TASK GOAL => Each line below must be printed exactly as it stands.
BEGIN
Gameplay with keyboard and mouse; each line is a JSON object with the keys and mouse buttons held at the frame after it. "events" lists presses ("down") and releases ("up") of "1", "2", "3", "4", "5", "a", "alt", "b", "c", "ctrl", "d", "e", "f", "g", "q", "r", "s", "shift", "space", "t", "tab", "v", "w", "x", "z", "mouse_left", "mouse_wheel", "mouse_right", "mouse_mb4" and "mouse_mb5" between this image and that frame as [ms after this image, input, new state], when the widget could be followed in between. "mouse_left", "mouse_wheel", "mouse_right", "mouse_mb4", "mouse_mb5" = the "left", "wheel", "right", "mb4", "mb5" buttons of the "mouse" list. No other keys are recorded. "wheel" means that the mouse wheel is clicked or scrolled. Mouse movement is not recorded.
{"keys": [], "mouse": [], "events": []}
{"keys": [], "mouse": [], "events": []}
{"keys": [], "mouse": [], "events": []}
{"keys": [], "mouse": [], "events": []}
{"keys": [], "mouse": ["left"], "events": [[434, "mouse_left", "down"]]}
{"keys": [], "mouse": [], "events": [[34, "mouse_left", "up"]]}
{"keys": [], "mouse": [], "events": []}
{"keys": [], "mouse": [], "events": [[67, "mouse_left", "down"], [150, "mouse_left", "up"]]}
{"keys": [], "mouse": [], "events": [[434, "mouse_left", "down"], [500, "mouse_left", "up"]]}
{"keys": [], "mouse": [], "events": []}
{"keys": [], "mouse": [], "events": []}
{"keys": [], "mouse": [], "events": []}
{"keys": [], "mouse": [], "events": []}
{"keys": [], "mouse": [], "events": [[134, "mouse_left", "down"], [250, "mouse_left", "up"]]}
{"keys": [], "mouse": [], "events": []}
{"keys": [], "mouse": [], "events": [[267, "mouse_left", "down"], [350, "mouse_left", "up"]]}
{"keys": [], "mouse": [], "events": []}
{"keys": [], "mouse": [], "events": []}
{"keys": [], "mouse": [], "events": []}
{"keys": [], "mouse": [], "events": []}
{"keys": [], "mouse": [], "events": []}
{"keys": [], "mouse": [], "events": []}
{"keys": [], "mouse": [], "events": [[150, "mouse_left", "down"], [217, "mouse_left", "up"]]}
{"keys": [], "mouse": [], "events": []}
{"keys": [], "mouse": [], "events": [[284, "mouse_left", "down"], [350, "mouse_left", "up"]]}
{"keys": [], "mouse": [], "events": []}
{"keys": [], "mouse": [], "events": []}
END
EXPECTED OUTPUT =>
Gameplay with keyboard and mouse; each line is a JSON object with the keys and mouse buttons held at the frame after it. "events" lists presses ("down") and releases ("up") of "1", "2", "3", "4", "5", "a", "alt", "b", "c", "ctrl", "d", "e", "f", "g", "q", "r", "s", "shift", "space", "t", "tab", "v", "w", "x", "z", "mouse_left", "mouse_wheel", "mouse_right", "mouse_mb4" and "mouse_mb5" between this image and that frame as [ms after this image, input, new state], when the widget could be followed in between. "mouse_left", "mouse_wheel", "mouse_right", "mouse_mb4", "mouse_mb5" = the "left", "wheel", "right", "mb4", "mb5" buttons of the "mouse" list. No other keys are recorded. "wheel" means that the mouse wheel is clicked or scrolled. Mouse movement is not recorded.
{"keys": [], "mouse": [], "events": []}
{"keys": [], "mouse": [], "events": []}
{"keys": [], "mouse": [], "events": []}
{"keys": [], "mouse": [], "events": []}
{"keys": [], "mouse": ["left"], "events": [[434, "mouse_left", "down"]]}
{"keys": [], "mouse": [], "events": [[34, "mouse_left", "up"]]}
{"keys": [], "mouse": [], "events": []}
{"keys": [], "mouse": [], "events": [[67, "mouse_left", "down"], [150, "mouse_left", "up"]]}
{"keys": [], "mouse": [], "events": [[434, "mouse_left", "down"], [500, "mouse_left", "up"]]}
{"keys": [], "mouse": [], "events": []}
{"keys": [], "mouse": [], "events": []}
{"keys": [], "mouse": [], "events": []}
{"keys": [], "mouse": [], "events": []}
{"keys": [], "mouse": [], "events": [[134, "mouse_left", "down"], [250, "mouse_left", "up"]]}
{"keys": [], "mouse": [], "events": []}
{"keys": [], "mouse": [], "events": [[267, "mouse_left", "down"], [350, "mouse_left", "up"]]}
{"keys": [], "mouse": [], "events": []}
{"keys": [], "mouse": [], "events": []}
{"keys": [], "mouse": [], "events": []}
{"keys": [], "mouse": [], "events": []}
{"keys": [], "mouse": [], "events": []}
{"keys": [], "mouse": [], "events": []}
{"keys": [], "mouse": [], "events": [[150, "mouse_left", "down"], [217, "mouse_left", "up"]]}
{"keys": [], "mouse": [], "events": []}
{"keys": [], "mouse": [], "events": [[284, "mouse_left", "down"], [350, "mouse_left", "up"]]}
{"keys": [], "mouse": [], "events": []}
{"keys": [], "mouse": [], "events": []}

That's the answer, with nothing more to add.